Six days before the Passover, Jesus came to Bethany, where Lazarus lived, whom Jesus had raised from the dead. Here a dinner was given in Jesus’ honor. Martha served, while Lazarus was among those reclining at the table with him. Then Mary took about a pint of pure nard, an expensive perfume; she poured it on Jesus’ feet and wiped his feet with her hair. And the house was filled with the fragrance of the perfume. (John 12:1-3)
Each of the four gospels tells this story of Mary pouring out her bottle of expensive perfume at the feet of Jesus. In the absence of a stock market, it was common practice for men and women of the Ancient Near East to tie up all their life savings into an object that would be gradually sold off as money was needed. Mary likely poured all of her future into this one fragile investment.
The scene would have cut across all of the social customs. Women did not touch men in this culture—certainly not a man’s foot. One of the interesting things about Hebrew culture is that this was either an incredibly intimate gesture or one reserved for servants. Mary heaps shame upon herself and puts Jesus in a compromised position and what is so striking about this scene is that she seems to have no shame about the flagrant indecency, no awareness of the public disgrace, and no worries whatsoever about the waste of money. In laying at his feet, Mary is jeopardizing her present status; in emptying the perfume, Mary is surrendering her entire future.”

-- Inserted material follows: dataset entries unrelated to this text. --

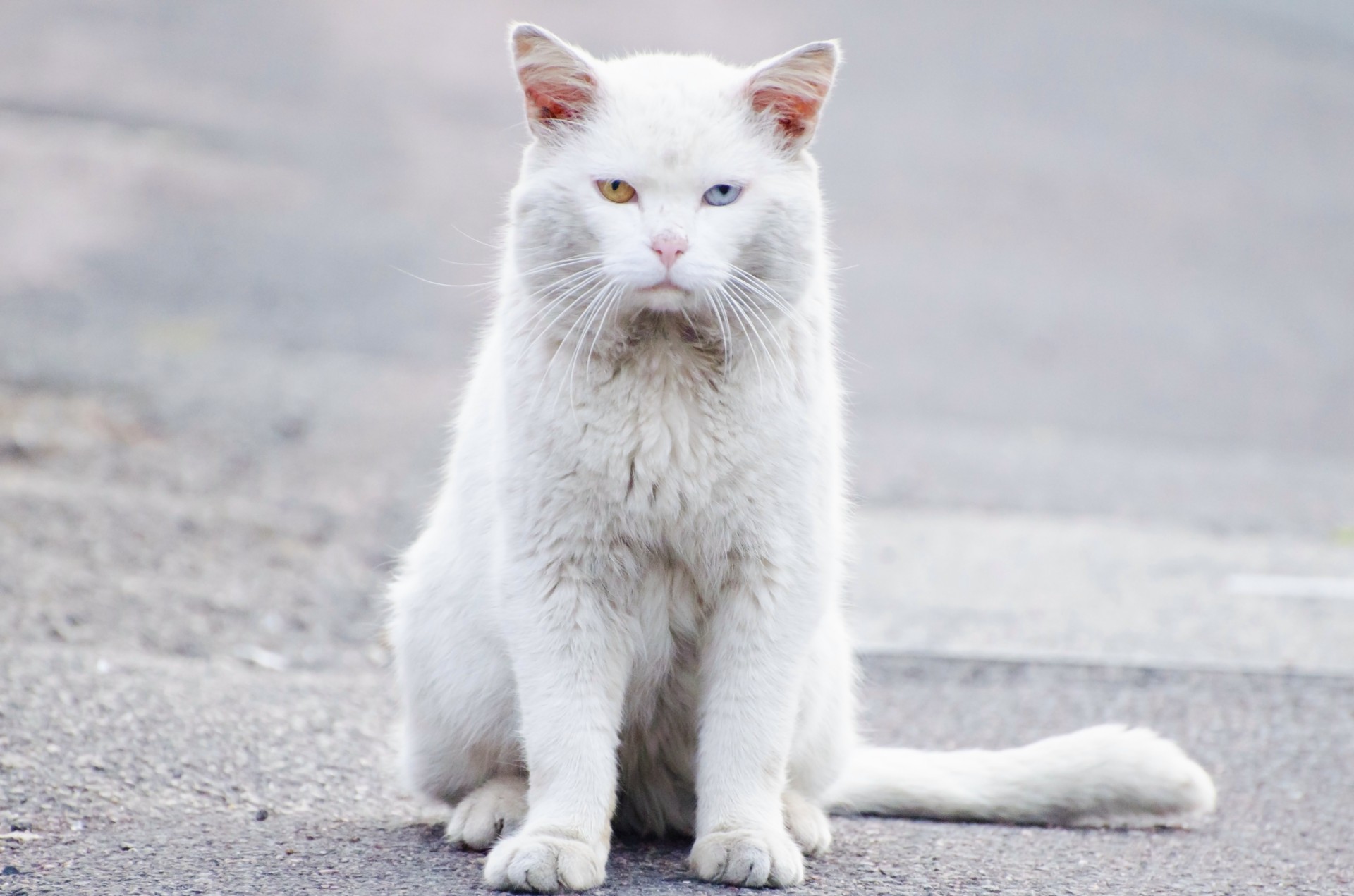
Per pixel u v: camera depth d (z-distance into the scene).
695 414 4.53
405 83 27.69
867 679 7.72
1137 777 5.56
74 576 8.48
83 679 6.50
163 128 24.09
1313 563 11.02
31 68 25.56
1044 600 9.55
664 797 5.34
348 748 6.11
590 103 4.76
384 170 23.75
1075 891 4.62
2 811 4.98
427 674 5.21
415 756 5.36
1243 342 21.56
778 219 4.70
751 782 4.67
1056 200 26.34
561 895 4.36
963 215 25.11
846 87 29.80
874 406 17.09
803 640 4.72
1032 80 32.28
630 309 4.55
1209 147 30.33
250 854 4.71
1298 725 7.02
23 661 6.63
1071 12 37.12
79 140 23.02
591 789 4.59
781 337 4.65
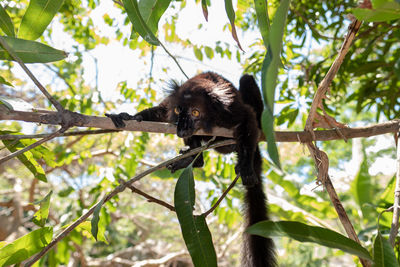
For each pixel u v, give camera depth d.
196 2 4.80
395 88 5.07
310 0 5.28
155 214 10.91
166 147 8.32
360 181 1.52
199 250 2.36
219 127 3.60
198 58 5.56
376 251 2.25
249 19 5.68
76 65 5.85
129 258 10.76
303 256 8.00
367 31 4.31
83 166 9.08
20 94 7.49
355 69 5.00
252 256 3.20
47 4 2.66
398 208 2.46
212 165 5.59
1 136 2.29
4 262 2.63
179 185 2.53
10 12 5.07
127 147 5.70
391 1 1.82
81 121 2.49
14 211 6.91
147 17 2.76
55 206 8.64
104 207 5.29
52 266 4.71
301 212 5.05
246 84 4.38
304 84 4.95
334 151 9.37
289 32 5.46
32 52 2.58
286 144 8.94
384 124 3.20
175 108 3.77
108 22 5.34
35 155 3.27
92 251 11.32
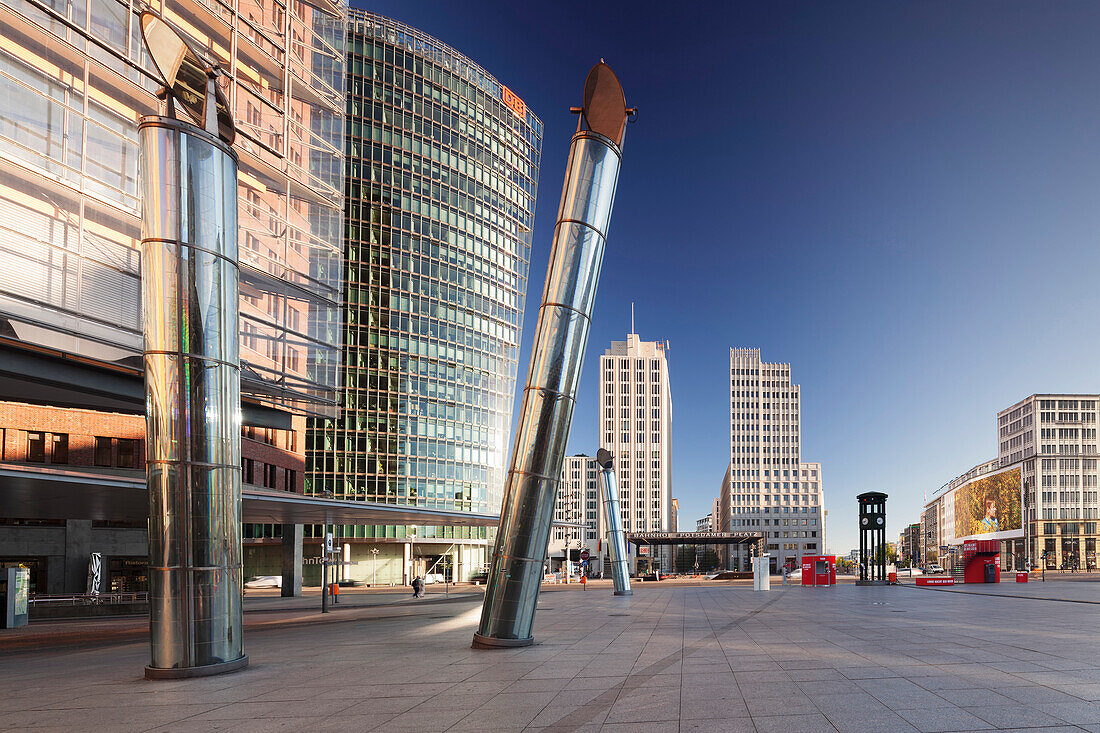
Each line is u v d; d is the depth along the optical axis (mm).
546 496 16406
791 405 192000
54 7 26969
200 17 34531
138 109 29938
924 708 8750
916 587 47250
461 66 96438
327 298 40375
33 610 32062
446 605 37312
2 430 40750
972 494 167250
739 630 18859
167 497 12992
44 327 24188
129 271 28109
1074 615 22688
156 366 13344
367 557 82375
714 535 101312
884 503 54750
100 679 12797
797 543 185125
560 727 8242
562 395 16719
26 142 25188
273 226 37531
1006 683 10227
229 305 14344
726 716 8578
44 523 44125
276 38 40031
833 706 8969
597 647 15500
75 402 28578
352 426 82375
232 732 8352
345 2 47469
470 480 90062
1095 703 8906
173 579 12766
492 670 12469
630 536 102375
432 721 8656
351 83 86812
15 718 9398
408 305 87438
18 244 24203
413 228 89062
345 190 85062
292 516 39719
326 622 26484
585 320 17281
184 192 13844
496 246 98500
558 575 83812
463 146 95375
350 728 8398
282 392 32625
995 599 32375
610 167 17672
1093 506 139000
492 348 95875
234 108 36625
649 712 8867
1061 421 142375
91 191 27281
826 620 21562
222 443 13656
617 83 17562
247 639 19891
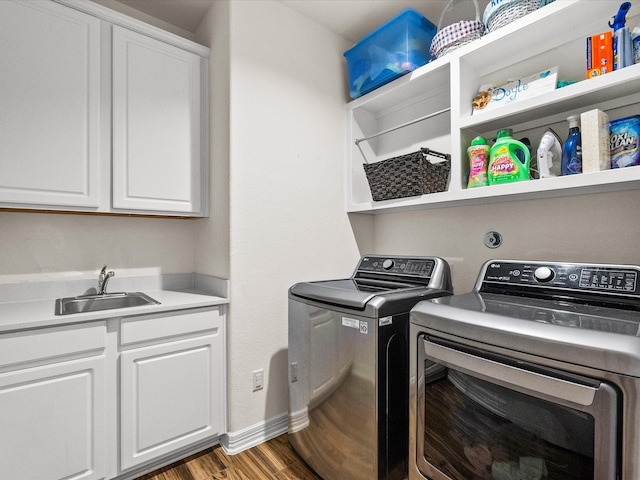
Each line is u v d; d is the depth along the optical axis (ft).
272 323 6.04
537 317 2.97
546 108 4.46
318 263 6.72
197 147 6.21
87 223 5.98
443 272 5.16
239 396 5.63
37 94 4.73
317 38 6.83
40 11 4.75
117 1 6.12
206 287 6.33
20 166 4.60
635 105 4.12
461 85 5.18
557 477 2.65
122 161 5.42
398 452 4.26
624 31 3.69
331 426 4.61
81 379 4.37
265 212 5.99
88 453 4.40
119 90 5.40
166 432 5.01
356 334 4.25
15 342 3.93
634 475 2.24
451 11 6.35
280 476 4.95
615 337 2.38
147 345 4.90
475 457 3.22
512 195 4.68
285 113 6.29
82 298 5.60
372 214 7.62
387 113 7.34
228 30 5.66
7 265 5.28
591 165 3.84
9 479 3.88
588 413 2.44
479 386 3.17
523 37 4.64
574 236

Her actions scandalize the guests: a shameful, extravagant waste they say. To which Jesus replies: “Yes, but Mary is the only one here behaving just like me. She is demonstrating the extravagance of human love by pouring out her whole self—financial, social, emotional—to gain your attention by a gesture of sheer beauty. I am about to demonstrate the extravagance of divine love—pouring out my whole self, physical, spiritual, metaphysical, to gain your attention by a gesture of sheer beauty.
Jesus is the extravagance of God and Mary is the only one who sees it. Her actions are not an endorsement of a posture of recklessness when it comes to reputation and security, but they are a clear witness to the reality that in light of the gift that God has poured out to us, such surrender of one’s life and one’s future to Jesus is the only action that makes sense.
SPIRITUAL PRACTICE: Surrender
What would it look like for you to surrender concern for your reputation or the outcome of your future to Jesus? As you enter your time of prayer, imagine yourself pouring out your future to Jesus. What do you have that represents your security?
Ask God how he would want to use that and then be silent. Write down what you hear God saying below.